**TASK REQUIREMENTS**
Restate all of the data below word for word.

%%

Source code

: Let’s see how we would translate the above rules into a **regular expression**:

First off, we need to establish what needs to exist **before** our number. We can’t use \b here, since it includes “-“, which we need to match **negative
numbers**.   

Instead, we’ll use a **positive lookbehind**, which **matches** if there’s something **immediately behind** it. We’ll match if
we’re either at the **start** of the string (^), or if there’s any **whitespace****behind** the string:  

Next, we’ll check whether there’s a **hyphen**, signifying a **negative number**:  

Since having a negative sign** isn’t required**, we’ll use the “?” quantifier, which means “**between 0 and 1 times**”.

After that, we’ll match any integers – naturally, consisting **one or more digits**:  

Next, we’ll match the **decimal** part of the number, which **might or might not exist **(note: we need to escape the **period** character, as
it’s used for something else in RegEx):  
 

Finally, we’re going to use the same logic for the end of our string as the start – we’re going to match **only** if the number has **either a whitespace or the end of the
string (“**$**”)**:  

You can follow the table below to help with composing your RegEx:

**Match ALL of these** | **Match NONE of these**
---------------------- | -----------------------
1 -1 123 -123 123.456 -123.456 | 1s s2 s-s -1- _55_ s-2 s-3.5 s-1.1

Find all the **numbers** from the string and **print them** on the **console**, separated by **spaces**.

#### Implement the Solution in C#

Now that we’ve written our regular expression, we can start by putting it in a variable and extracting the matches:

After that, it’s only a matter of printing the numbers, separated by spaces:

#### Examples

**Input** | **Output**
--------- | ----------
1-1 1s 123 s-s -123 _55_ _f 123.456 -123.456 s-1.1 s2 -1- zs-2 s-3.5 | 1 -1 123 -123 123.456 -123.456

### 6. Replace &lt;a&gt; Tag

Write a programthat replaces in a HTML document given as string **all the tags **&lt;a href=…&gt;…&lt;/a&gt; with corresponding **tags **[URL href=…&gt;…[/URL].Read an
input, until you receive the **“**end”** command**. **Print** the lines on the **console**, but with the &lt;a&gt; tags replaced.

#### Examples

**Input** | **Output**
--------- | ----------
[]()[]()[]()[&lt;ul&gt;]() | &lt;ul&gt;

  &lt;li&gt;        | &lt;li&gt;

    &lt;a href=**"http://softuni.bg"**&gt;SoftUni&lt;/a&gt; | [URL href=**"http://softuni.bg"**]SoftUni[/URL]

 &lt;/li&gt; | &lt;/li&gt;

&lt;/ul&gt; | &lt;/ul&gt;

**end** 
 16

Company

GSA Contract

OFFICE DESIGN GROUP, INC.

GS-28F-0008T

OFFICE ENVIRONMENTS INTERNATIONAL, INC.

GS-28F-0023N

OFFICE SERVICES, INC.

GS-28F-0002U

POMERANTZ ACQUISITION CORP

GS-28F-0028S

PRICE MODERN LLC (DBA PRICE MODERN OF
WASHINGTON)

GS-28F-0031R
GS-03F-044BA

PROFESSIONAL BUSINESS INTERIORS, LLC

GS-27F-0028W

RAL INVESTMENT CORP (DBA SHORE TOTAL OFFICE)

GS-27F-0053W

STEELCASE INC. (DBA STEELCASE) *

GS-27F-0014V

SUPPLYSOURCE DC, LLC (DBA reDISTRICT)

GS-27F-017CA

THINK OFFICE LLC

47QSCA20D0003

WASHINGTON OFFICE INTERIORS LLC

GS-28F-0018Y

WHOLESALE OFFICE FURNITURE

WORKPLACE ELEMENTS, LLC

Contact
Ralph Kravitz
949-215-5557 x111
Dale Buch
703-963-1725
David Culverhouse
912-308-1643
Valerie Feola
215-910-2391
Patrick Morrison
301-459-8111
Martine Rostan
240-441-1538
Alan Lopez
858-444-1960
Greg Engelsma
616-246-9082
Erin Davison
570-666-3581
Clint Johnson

%%

**OUTPUT OF THE TASK**
Source code

: Let’s see how we would translate the above rules into a **regular expression**:

First off, we need to establish what needs to exist **before** our number. We can’t use \b here, since it includes “-“, which we need to match **negative
numbers**.   

Instead, we’ll use a **positive lookbehind**, which **matches** if there’s something **immediately behind** it. We’ll match if
we’re either at the **start** of the string (^), or if there’s any **whitespace****behind** the string:  

Next, we’ll check whether there’s a **hyphen**, signifying a **negative number**:  

Since having a negative sign** isn’t required**, we’ll use the “?” quantifier, which means “**between 0 and 1 times**”.

After that, we’ll match any integers – naturally, consisting **one or more digits**:  

Next, we’ll match the **decimal** part of the number, which **might or might not exist **(note: we need to escape the **period** character, as
it’s used for something else in RegEx):  
 

Finally, we’re going to use the same logic for the end of our string as the start – we’re going to match **only** if the number has **either a whitespace or the end of the
string (“**$**”)**:  

You can follow the table below to help with composing your RegEx:

**Match ALL of these** | **Match NONE of these**
---------------------- | -----------------------
1 -1 123 -123 123.456 -123.456 | 1s s2 s-s -1- _55_ s-2 s-3.5 s-1.1

Find all the **numbers** from the string and **print them** on the **console**, separated by **spaces**.

#### Implement the Solution in C#

Now that we’ve written our regular expression, we can start by putting it in a variable and extracting the matches:

After that, it’s only a matter of printing the numbers, separated by spaces:

#### Examples

**Input** | **Output**
--------- | ----------
1-1 1s 123 s-s -123 _55_ _f 123.456 -123.456 s-1.1 s2 -1- zs-2 s-3.5 | 1 -1 123 -123 123.456 -123.456

### 6. Replace &lt;a&gt; Tag

Write a programthat replaces in a HTML document given as string **all the tags **&lt;a href=…&gt;…&lt;/a&gt; with corresponding **tags **[URL href=…&gt;…[/URL].Read an
input, until you receive the **“**end”** command**. **Print** the lines on the **console**, but with the &lt;a&gt; tags replaced.

#### Examples

**Input** | **Output**
--------- | ----------
[]()[]()[]()[&lt;ul&gt;]() | &lt;ul&gt;

  &lt;li&gt;        | &lt;li&gt;

    &lt;a href=**"http://softuni.bg"**&gt;SoftUni&lt;/a&gt; | [URL href=**"http://softuni.bg"**]SoftUni[/URL]

 &lt;/li&gt; | &lt;/li&gt;

&lt;/ul&gt; | &lt;/ul&gt;

**end** 
 16

Company

GSA Contract

OFFICE DESIGN GROUP, INC.

GS-28F-0008T

OFFICE ENVIRONMENTS INTERNATIONAL, INC.

GS-28F-0023N

OFFICE SERVICES, INC.

GS-28F-0002U

POMERANTZ ACQUISITION CORP

GS-28F-0028S

PRICE MODERN LLC (DBA PRICE MODERN OF
WASHINGTON)

GS-28F-0031R
GS-03F-044BA

PROFESSIONAL BUSINESS INTERIORS, LLC

GS-27F-0028W

RAL INVESTMENT CORP (DBA SHORE TOTAL OFFICE)

GS-27F-0053W

STEELCASE INC. (DBA STEELCASE) *

GS-27F-0014V

SUPPLYSOURCE DC, LLC (DBA reDISTRICT)

GS-27F-017CA

THINK OFFICE LLC

47QSCA20D0003

WASHINGTON OFFICE INTERIORS LLC

GS-28F-0018Y

WHOLESALE OFFICE FURNITURE

WORKPLACE ELEMENTS, LLC

Contact
Ralph Kravitz
949-215-5557 x111
Dale Buch
703-963-1725
David Culverhouse
912-308-1643
Valerie Feola
215-910-2391
Patrick Morrison
301-459-8111
Martine Rostan
240-441-1538
Alan Lopez
858-444-1960
Greg Engelsma
616-246-9082
Erin Davison
570-666-3581
Clint Johnson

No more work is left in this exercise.